Hele iki dil bilen, eğitimli, çekirdekten yetişme ticaret adamı, kaliteli kumaşlardan imal edilmiş takım elbiselerine uyumlu ipek kravatları ve kreatif ipek cep mendilleriyle binlerce kişiyi istihdam edecek kadar yetenekli, her koşulda görünebilen marka saatli, her biri ayrı seksi ve güçlü salon beyefendileri durup dururken böyle bir şeye neden kalkışsınlar ki!
Kendi oluşturup manipüle ettikleri kirli organizasyonlar hariç içinde bir tek illegal silahlı örgüt dahi barındırmayan irtica dünyası bizim bilmediğimiz özel nedenlerle PKK’dan daha tehlikeli olsun.
Ama irtica tanımı içine alınan bütün kötülüklerin suçu neden nice güçlükler içinde üniversitelerinde ve liselerinde anne kuzusu olarak okuyan başları örtülü genç kızlara ve meslek liselilere yüklenmişti?
Kolluk kuvvetlerini, üniversite kapılarına, lise önlerine, hatta sokaklara salan başlarına örtü koyan insanlara karşı kırmızı pelerin gördüğünde yerinde duramayan boğalar gibi hareket etmesini sağlayan derin nefrette neyin nesiydi?
Orgeneral Hüseyin Kıvrıkoğlu’nun tarihi ifadesiyle bin yıl süreceğini ifade ettiği argümanın altı ne kadar boşmuş ki bütün iktidar aygıtları kendilerinde olmasına rağmen on yıl geçmeden yok oldu?
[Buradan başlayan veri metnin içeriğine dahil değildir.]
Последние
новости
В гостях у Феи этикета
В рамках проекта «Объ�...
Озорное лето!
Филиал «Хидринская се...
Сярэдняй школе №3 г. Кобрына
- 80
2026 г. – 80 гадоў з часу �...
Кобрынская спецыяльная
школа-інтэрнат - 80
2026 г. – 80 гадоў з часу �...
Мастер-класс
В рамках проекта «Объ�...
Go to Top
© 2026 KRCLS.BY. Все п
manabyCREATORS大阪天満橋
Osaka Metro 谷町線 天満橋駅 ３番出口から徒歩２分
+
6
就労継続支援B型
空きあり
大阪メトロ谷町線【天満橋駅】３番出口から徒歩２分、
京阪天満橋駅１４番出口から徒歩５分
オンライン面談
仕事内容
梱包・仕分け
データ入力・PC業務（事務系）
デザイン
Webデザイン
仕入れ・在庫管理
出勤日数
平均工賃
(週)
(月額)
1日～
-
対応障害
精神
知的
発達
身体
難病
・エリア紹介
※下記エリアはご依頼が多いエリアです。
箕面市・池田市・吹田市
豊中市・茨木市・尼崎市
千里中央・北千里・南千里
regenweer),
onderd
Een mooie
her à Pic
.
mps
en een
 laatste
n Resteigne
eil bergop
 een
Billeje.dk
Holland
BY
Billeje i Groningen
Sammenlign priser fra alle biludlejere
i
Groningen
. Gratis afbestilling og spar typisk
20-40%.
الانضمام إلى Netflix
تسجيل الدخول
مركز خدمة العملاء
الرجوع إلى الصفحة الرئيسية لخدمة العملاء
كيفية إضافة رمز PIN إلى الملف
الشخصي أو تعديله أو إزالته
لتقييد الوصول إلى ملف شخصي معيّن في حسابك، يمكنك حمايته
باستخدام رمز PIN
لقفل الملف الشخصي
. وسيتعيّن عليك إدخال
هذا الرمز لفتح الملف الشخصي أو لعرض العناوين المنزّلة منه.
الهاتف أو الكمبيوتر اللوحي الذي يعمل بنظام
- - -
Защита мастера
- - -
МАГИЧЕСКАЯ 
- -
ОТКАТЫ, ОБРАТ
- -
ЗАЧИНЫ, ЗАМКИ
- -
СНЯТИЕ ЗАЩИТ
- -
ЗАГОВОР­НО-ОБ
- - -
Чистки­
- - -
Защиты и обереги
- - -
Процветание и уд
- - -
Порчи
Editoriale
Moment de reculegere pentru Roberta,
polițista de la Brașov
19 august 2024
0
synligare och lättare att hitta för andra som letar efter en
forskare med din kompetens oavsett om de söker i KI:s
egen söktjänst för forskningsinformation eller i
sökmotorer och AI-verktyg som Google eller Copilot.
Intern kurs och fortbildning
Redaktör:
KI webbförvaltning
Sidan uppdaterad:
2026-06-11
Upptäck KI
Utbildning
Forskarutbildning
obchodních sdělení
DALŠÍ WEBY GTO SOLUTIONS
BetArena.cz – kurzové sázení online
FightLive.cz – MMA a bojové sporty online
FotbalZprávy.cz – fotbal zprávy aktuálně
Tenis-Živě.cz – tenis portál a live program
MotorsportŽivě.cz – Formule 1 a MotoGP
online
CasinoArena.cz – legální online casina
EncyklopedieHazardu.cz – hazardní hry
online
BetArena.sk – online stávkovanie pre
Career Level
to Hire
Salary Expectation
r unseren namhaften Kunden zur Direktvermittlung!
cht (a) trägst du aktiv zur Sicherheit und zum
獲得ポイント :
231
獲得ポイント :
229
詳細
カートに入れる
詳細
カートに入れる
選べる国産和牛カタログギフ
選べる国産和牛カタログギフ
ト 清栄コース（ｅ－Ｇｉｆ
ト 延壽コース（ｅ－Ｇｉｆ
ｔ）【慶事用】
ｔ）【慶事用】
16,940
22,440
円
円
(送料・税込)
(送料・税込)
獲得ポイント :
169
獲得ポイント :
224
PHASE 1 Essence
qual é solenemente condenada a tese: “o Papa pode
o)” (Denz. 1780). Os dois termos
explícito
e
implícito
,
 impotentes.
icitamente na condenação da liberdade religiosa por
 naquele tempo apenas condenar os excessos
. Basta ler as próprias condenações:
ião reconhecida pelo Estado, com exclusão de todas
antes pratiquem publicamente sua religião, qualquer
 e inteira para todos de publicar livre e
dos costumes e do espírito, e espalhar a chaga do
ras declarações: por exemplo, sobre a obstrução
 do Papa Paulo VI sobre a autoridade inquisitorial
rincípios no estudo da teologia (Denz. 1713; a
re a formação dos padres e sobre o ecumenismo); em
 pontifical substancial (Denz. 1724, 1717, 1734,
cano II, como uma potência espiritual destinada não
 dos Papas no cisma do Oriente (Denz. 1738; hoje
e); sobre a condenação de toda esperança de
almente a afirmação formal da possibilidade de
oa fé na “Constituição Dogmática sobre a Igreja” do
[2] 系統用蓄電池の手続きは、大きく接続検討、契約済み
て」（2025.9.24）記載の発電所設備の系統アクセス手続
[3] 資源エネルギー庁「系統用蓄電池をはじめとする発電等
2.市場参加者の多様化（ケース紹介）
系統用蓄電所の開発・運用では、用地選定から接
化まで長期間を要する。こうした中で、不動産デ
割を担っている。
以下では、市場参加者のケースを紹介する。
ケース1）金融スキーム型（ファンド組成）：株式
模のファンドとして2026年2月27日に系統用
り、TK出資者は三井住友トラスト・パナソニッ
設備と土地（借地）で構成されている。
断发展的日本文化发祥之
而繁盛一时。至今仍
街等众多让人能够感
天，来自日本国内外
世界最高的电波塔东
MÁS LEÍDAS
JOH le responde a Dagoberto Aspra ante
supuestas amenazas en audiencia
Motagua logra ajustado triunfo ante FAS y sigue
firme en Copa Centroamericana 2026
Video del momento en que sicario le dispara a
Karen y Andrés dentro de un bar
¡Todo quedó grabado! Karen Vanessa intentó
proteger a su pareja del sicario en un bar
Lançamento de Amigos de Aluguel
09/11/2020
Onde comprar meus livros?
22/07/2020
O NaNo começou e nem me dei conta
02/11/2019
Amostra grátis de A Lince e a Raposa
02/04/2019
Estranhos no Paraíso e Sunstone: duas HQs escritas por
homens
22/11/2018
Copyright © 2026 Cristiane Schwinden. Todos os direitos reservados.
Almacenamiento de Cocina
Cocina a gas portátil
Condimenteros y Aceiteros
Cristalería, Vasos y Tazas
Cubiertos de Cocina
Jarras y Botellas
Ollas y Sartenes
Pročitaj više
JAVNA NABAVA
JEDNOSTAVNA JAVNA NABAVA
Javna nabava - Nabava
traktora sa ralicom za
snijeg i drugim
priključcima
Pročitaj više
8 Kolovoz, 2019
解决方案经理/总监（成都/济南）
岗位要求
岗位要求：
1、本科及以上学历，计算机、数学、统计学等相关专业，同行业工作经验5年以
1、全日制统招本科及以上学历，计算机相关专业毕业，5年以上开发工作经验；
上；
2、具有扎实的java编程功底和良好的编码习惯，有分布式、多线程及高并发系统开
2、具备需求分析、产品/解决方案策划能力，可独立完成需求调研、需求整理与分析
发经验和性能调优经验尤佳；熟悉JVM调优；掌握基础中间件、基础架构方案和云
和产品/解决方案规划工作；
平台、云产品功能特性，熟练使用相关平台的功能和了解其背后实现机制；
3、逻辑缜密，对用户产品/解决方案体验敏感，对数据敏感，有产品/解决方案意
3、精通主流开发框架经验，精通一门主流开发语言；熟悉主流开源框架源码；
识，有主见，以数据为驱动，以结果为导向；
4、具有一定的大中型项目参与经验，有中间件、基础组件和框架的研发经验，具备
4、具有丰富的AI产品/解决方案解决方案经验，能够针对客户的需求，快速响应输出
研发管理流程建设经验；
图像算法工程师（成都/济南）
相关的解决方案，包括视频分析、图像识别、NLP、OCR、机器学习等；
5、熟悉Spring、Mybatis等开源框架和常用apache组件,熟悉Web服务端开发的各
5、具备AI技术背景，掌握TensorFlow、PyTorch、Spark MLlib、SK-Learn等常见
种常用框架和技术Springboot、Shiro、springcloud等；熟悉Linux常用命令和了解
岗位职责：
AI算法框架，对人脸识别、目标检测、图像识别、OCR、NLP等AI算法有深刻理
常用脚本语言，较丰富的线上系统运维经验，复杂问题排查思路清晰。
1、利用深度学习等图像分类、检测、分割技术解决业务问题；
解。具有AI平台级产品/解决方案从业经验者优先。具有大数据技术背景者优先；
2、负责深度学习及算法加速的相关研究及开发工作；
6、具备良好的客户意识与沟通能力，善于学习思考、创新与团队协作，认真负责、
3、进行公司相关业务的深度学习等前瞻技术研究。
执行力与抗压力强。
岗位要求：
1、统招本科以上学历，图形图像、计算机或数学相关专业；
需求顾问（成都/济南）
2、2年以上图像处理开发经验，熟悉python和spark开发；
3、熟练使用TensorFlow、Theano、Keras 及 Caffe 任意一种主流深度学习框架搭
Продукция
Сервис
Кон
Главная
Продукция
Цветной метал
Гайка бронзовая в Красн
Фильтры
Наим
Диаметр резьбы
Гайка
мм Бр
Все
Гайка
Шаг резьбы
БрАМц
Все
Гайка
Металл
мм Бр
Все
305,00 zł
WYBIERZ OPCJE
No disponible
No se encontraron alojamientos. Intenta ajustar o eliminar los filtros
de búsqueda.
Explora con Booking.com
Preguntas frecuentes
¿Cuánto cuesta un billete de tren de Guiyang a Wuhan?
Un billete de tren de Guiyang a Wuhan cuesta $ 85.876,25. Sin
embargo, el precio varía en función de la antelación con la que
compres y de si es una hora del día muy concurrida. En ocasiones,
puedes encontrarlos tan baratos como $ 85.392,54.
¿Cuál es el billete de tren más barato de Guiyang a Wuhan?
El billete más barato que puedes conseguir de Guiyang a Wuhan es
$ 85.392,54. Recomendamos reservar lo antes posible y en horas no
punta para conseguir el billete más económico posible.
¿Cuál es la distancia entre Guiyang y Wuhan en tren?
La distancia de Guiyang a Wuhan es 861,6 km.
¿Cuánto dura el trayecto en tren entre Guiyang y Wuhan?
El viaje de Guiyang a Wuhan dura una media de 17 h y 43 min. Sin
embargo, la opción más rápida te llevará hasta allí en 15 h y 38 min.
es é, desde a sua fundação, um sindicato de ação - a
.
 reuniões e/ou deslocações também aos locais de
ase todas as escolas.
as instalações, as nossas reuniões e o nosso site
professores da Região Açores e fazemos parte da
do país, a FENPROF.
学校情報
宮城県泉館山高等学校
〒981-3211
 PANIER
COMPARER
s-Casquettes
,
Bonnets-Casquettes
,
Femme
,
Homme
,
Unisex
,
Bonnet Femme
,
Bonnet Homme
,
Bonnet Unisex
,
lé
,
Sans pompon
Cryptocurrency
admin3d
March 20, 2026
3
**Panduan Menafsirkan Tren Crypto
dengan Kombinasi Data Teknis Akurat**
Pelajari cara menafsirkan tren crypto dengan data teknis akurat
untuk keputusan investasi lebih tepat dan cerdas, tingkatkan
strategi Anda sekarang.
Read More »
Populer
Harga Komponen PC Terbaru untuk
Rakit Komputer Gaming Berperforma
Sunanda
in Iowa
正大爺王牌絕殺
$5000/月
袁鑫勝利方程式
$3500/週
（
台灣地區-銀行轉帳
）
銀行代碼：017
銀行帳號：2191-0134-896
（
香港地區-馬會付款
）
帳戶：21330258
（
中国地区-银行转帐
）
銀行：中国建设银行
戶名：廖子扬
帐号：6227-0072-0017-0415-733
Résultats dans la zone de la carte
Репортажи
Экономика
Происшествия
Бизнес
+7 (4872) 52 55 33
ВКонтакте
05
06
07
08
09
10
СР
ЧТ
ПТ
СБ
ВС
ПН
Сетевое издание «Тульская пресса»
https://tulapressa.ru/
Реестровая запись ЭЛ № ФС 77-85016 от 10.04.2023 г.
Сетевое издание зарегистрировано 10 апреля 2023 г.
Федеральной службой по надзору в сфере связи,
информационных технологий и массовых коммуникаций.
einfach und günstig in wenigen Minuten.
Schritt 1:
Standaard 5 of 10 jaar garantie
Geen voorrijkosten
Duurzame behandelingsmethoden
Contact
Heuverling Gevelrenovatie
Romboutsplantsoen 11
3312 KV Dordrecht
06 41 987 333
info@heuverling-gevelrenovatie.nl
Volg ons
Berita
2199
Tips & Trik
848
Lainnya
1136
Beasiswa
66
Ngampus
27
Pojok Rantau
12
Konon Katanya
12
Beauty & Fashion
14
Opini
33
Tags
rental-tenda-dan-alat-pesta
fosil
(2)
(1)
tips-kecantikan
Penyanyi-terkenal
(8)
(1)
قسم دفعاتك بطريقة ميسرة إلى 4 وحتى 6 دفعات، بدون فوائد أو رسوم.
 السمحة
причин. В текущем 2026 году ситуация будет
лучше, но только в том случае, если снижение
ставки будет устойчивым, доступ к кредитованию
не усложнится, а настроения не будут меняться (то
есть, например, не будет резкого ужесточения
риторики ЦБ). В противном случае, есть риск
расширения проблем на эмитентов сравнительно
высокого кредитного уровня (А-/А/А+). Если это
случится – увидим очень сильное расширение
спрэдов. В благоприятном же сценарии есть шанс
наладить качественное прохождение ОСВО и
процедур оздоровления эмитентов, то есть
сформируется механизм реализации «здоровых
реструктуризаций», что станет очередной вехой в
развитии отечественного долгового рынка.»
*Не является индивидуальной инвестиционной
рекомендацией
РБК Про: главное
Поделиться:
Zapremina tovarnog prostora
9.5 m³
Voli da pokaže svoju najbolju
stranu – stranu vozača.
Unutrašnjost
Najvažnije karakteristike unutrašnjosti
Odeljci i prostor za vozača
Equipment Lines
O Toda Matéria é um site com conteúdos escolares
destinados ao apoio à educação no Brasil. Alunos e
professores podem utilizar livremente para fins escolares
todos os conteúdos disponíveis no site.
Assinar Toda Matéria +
Kemalist rejimin jakoben oligarşisini böylesine kötü bir politikaya kimler itmiş olabilir?
Samuel Huntington’un kitabının giriş bölümündeki haritalara bir bakın.
İnsanlar uyurken şeytanın kölelerinin yarattığı güvenlik kuşağı bölgelerinde yer alan ülkelere ve oralarda bitmek bilmeyen iç ve dış çatışmalara göz atın.
Asıl düşmanın entelektüel perde arkasındaki çirkin yüzünü fark edeceksiniz.
Deşifre olan asker-sivil darbecilerin hiçbiri şaşırtıcı bir şekilde çıkıp mertçe Evet halkıma karşı savaştım ve sebepleri şunlardır, pişman değilim, yine yaparım diyemedi.
Bu toprakların insanları sadece bir nedenle mert olmazlar; ihanet!
Karıncayı bile ezmemek kültürüne sahip bu topraklarda sadece bir nedenle çocuklarına kıyılır; vesayet!
Bu topraklarda, millete ve milletin değerlerine kastedenlere karşı her zaman varız, tarafız ve bu savaşta cephenin en önündeyiz.
28 Şubatın çoluk çocuğa karışan mağdurlarının bu kez kendi çocuklarının itibarlarının telafisinin mahşere kalmasını sağlayacak yeni kalkışmalar olmasın diye, önce bizi vurun.